1. Parangtritis, Jam Tiga Dini Hari
Langit Parangtritis pekat dan dingin. Ombak mendobrak pantai seperti makhluk buas yang kelaparan.
Di ujung bibir pantai, seorang perempuan berdiri membatu. Sari rambutnya tergerai, gaun hijau zamrud menempel di tubuh yang gemetar.
Gaun itu milik adiknya, Nila. Gadis ceria yang hilang dua tahun lalu saat memotret pre-wedding di tempat ini.
Tidak ada mayat. Tidak ada jejak. Hanya sehelai gaun mengambang di laut.
“Orang bilang dia dipanggil Nyi Roro Kidul. Aku tidak percaya… sampai malam ini,” bisik Sari pada angin.
Malam itu, ia datang dengan satu tekad: mencari Nila, atau mengakhiri semua rasa bersalah.
2. Kabut Turun, Waktu Macet
Kabut muncul tiba-tiba. Angin berhenti. Suara jangkrik menguap. Laut membisu.
Sari melangkah pelan ke tengah pasir, kakinya tenggelam seakan bumi ingin menahannya.
Tiba-tiba, dari balik gelombang muncul siluet.
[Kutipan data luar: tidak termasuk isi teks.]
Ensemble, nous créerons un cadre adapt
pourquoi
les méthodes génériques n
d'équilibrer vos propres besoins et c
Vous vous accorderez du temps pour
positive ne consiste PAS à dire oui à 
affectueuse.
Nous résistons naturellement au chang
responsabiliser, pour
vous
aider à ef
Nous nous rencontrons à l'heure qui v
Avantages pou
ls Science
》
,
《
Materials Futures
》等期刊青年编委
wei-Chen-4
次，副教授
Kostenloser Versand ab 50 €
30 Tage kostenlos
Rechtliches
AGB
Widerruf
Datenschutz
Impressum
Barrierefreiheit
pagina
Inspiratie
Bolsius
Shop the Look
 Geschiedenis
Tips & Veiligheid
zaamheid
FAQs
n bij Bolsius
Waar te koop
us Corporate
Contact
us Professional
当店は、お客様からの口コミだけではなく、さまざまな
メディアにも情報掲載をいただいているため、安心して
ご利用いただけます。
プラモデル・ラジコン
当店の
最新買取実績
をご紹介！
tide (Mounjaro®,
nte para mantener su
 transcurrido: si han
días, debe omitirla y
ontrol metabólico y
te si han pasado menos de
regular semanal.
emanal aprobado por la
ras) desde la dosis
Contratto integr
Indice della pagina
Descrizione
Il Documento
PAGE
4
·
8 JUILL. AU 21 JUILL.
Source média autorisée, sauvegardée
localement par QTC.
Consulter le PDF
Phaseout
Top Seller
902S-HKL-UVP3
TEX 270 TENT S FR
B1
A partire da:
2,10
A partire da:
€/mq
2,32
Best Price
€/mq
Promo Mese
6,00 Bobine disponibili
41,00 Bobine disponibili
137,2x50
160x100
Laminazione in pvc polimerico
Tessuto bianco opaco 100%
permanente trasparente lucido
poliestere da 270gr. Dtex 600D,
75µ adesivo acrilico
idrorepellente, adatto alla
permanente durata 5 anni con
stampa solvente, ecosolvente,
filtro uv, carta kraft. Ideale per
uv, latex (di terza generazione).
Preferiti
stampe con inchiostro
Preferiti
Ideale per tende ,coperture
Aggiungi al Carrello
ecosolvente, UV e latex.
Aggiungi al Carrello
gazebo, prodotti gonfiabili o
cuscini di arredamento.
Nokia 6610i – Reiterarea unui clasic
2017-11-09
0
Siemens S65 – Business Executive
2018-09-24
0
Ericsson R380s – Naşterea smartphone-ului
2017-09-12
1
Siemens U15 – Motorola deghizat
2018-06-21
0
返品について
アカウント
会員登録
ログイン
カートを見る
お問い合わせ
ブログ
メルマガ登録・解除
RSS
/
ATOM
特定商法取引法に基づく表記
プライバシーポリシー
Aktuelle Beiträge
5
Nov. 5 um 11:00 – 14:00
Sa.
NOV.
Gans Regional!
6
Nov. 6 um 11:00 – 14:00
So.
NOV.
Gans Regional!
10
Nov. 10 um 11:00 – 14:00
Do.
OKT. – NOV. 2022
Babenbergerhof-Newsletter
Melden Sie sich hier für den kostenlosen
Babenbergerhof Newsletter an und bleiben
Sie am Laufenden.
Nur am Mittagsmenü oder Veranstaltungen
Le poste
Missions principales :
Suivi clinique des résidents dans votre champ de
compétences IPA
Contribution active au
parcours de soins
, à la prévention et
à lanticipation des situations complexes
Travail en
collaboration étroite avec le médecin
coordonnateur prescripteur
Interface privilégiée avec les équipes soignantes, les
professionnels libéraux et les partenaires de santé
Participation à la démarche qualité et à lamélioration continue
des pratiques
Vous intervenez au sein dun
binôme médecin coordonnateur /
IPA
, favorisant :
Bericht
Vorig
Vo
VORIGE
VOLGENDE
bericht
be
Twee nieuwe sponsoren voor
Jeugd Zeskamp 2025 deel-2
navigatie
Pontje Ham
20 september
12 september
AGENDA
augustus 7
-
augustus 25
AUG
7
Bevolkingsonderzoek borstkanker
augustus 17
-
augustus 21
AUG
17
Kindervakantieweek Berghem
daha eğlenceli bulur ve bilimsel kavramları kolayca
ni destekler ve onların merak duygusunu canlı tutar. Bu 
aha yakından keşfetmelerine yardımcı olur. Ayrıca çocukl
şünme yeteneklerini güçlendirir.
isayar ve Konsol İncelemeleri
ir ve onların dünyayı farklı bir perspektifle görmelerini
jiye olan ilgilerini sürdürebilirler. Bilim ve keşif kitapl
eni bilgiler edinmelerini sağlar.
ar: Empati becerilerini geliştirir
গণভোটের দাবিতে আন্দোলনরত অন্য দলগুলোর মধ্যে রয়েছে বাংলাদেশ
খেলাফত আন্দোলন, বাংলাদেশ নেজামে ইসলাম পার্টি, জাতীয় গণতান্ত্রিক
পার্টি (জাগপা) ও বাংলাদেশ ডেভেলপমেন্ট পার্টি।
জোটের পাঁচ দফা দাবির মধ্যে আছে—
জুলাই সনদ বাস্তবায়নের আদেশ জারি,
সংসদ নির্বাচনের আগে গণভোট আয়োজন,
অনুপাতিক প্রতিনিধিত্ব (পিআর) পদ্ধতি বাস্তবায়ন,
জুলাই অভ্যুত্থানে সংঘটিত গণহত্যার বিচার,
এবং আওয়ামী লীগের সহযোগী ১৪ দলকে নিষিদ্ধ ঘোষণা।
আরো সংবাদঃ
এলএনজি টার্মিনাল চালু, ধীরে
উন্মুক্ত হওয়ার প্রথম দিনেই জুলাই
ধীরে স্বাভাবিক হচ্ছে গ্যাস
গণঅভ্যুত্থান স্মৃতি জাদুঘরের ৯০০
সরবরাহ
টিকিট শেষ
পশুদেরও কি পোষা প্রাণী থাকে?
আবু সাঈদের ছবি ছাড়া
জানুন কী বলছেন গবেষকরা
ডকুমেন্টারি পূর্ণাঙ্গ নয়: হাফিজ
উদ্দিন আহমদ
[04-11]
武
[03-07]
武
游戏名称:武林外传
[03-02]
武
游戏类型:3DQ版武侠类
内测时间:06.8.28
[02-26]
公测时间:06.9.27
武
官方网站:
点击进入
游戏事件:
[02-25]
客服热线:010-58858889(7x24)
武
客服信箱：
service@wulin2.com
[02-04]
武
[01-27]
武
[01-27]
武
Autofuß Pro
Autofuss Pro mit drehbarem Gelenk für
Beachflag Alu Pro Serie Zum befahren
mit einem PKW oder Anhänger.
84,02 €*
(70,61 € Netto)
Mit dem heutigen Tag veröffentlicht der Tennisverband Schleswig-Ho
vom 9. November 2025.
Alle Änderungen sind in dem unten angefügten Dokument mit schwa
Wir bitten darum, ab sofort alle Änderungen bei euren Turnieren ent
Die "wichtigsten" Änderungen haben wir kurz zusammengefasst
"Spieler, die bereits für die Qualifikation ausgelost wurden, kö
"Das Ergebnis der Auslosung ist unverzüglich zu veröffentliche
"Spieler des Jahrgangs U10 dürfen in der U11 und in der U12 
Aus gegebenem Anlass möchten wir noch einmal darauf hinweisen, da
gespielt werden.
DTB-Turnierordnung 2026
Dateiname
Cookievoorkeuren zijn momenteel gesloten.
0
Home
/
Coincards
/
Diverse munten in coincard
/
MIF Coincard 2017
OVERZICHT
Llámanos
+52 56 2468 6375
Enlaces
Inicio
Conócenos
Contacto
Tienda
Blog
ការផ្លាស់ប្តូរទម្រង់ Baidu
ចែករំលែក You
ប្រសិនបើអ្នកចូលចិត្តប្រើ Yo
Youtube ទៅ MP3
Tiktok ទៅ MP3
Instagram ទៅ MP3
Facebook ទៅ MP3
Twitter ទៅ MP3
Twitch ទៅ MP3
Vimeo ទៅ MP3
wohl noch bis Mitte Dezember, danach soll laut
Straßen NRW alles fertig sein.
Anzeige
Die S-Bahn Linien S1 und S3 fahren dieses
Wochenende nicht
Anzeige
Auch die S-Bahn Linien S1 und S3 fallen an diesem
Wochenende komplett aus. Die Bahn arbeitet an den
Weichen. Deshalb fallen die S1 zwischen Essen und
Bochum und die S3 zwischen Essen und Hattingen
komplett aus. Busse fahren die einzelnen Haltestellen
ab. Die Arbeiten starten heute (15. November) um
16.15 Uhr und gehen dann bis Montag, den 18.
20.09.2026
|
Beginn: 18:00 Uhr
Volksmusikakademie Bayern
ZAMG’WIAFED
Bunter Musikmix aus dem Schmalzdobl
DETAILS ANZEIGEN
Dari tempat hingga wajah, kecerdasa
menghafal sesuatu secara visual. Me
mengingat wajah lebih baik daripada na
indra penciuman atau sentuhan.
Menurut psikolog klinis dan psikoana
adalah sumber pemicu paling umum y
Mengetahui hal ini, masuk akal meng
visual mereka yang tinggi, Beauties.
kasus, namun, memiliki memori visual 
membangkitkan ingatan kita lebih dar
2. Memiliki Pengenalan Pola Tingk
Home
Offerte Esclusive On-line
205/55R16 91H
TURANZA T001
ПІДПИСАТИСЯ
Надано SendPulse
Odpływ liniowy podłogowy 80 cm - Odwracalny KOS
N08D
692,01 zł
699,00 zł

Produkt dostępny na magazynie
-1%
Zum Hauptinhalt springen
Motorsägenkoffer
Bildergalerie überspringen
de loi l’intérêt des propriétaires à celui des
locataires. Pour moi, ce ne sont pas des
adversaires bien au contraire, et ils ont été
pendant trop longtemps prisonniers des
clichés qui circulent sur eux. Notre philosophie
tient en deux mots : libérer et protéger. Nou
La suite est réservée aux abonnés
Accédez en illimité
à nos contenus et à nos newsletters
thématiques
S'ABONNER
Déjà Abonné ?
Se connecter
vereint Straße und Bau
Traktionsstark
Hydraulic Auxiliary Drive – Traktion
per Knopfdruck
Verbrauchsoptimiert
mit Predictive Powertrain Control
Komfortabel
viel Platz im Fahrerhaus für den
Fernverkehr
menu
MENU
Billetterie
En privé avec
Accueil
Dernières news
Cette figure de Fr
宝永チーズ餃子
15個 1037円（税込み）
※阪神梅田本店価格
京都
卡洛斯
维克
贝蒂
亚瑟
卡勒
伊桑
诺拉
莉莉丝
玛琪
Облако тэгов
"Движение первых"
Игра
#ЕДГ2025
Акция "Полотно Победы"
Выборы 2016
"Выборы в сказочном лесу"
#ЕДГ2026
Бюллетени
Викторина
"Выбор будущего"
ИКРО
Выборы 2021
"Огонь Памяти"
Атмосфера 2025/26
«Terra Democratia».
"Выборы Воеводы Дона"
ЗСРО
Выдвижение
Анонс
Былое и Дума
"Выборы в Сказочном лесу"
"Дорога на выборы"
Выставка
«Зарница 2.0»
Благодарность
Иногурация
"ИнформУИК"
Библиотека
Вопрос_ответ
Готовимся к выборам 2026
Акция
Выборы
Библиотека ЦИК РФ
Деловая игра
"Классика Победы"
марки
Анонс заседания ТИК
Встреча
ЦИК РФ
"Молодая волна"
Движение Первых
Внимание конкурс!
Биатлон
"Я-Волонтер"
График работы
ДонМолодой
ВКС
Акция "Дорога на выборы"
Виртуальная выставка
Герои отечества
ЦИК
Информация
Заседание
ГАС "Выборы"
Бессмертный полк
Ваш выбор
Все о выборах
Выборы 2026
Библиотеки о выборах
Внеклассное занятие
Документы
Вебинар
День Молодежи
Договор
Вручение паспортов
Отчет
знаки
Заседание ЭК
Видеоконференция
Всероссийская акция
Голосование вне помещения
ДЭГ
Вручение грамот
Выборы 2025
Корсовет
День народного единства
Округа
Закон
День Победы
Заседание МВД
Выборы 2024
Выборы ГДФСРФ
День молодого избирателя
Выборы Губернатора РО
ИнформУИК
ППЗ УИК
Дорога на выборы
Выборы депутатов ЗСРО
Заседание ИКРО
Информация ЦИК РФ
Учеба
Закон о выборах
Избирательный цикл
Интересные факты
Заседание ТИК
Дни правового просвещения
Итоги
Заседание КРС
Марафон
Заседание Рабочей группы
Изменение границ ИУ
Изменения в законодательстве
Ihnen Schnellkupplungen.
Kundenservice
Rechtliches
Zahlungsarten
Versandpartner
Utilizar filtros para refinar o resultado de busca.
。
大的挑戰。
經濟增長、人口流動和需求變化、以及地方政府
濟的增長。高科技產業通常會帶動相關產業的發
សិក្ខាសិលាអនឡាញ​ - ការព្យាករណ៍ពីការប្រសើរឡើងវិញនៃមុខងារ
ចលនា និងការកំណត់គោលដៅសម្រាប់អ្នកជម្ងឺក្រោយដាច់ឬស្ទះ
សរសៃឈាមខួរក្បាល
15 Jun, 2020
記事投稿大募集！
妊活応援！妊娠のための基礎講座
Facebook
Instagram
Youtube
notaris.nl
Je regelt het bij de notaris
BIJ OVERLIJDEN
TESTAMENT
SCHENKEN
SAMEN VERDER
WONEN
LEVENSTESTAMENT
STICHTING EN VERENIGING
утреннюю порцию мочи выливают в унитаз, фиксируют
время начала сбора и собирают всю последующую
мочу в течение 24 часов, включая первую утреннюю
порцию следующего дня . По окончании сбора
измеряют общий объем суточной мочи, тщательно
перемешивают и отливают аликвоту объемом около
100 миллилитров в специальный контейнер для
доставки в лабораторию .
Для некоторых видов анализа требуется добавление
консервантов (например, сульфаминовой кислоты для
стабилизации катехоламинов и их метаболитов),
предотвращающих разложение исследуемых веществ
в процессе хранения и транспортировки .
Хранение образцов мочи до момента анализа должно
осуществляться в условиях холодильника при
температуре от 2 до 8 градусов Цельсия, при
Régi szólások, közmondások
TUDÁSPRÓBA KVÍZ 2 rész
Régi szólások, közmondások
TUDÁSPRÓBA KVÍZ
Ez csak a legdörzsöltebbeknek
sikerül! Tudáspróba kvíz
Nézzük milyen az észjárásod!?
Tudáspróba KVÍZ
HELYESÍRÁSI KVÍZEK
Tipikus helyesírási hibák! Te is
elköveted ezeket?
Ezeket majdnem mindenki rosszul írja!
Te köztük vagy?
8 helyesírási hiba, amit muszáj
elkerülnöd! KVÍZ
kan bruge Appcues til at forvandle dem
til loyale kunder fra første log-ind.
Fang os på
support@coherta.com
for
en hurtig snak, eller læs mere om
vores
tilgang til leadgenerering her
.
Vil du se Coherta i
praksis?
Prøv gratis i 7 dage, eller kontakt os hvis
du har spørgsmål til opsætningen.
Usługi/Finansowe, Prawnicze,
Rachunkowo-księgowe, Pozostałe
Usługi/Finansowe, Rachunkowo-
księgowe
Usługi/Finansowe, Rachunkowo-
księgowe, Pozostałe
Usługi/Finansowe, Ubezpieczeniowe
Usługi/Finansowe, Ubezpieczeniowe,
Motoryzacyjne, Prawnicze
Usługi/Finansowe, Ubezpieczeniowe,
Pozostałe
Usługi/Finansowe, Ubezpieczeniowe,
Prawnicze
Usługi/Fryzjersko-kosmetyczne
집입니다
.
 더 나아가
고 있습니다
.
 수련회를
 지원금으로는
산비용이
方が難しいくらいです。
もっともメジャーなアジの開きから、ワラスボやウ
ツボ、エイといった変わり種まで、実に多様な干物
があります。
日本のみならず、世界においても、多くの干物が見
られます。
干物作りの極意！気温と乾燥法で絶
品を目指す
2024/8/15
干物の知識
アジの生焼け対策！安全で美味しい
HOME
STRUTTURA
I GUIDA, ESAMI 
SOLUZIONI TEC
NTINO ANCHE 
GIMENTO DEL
Seorang perempuan dengan kebaya hijau mengilap, berjalan di atas air.
“Kau datang mengenakan warnaku. Kau memanggilku tanpa sadar.”
Suara itu seperti gumaman ribuan ombak, halus tapi menggema dalam kepala Sari.
“Siapa kau…?” Suara Sari tercekat.
Perempuan itu mendekat. Wajahnya tak manusiawi indah, agung, dan dingin bagai batu karang di musim hujan.
Rambutnya mengambang meski angin tak bertiup. Ia tak berjalan ia melayang.
“Aku adalah penjaga batas. Antara dunia manusia dan dunia yang tak ingin kau tahu.”
3. Tawaran Lautan
“Aku ingin Nila!” teriak Sari.
Sang Ratu Laut menatapnya dalam. Mata seperti pusaran air pasang.
“Nila datang kepadaku dengan hati yang remuk. Dunia kalian terlalu kejam. Aku menawarinya kedamaian.”
Sari menggeleng, air mata mengalir.
“Bawa aku ke dia. Sekali saja.”
Perempuan itu mengangkat tangan. Laut terbuka. Dari dalamnya, Nila muncul. Wajahnya pucat, matanya kosong, tapi senyumnya damai.
“Kakak… kau datang?”
Sari melangkah, tapi sang Ratu menghalanginya.
“Jika kau melewati batas ini, kau tak bisa kembali.”
Sari terdiam. Hatinya remuk. Tapi saat ia menatap mata Nila, sebuah isyarat muncul di balik ketenangan adiknya, ada jeritan yang tak terdengar. Nila ingin pulang.
“Ambil aku. Gantikan dia,” ucap Sari lirih.
Sang Ratu tersenyum. Wajahnya berubah sejenak lebih gelap, lebih menyeramkan. Seperti laut saat badai.
“Harga yang adil.”
Dengan satu sentakan ombak, tubuh Sari ditarik ke laut. Jeritannya hilang dalam hempasan gelombang.
Nila roboh di pasir. Basah, lelah, dan hidup.
4. Kembali Tanpa Nama
Matahari terbit. Warga pantai menemukan gadis muda tergeletak, mengenakan gaun hijau basah, bibir membiru tapi bernapas.
Ia tak tahu siapa namanya. Tapi di tangannya tergenggam kancing baju dengan inisial “S”.
Mbah Samin, sang juru kunci pantai, hanya menunduk saat mendengarnya.
“Laut tak pernah mengambil tanpa alasan. Dan kadang… ia mengembalikan apa yang tak kita minta.”
Catatan Masyarakat Parangtritis:
Warga percaya, malam Jumat Kliwon adalah waktu ketika gerbang gaib Laut Selatan terbuka.
Banyak yang mengaku melihat penampakan perempuan berkebaya hijau di tengah laut, atau mendengar suara gamelan dari dalam ombak.
Ritual larung sesaji rutin dilakukan untuk menghormati sang Ratu Laut.
Sebagian bahkan percaya, orang-orang yang hilang secara misterius di pantai adalah mereka yang memilih untuk tinggal di alam lain. Di sisi Nyi Roro Kidul.
Cerita ini bukan sekadar legenda, tapi kisah yang hidup dari mulut ke mulut, dari generasi ke generasi. Mungkin benar, mungkin tidak. Tapi satu pesan jelas mengendap:
Jangan pernah main-main dengan laut. Apalagi kalau kau sedang patah hati dan melanggar larangan dengan memakai baju warna hijau.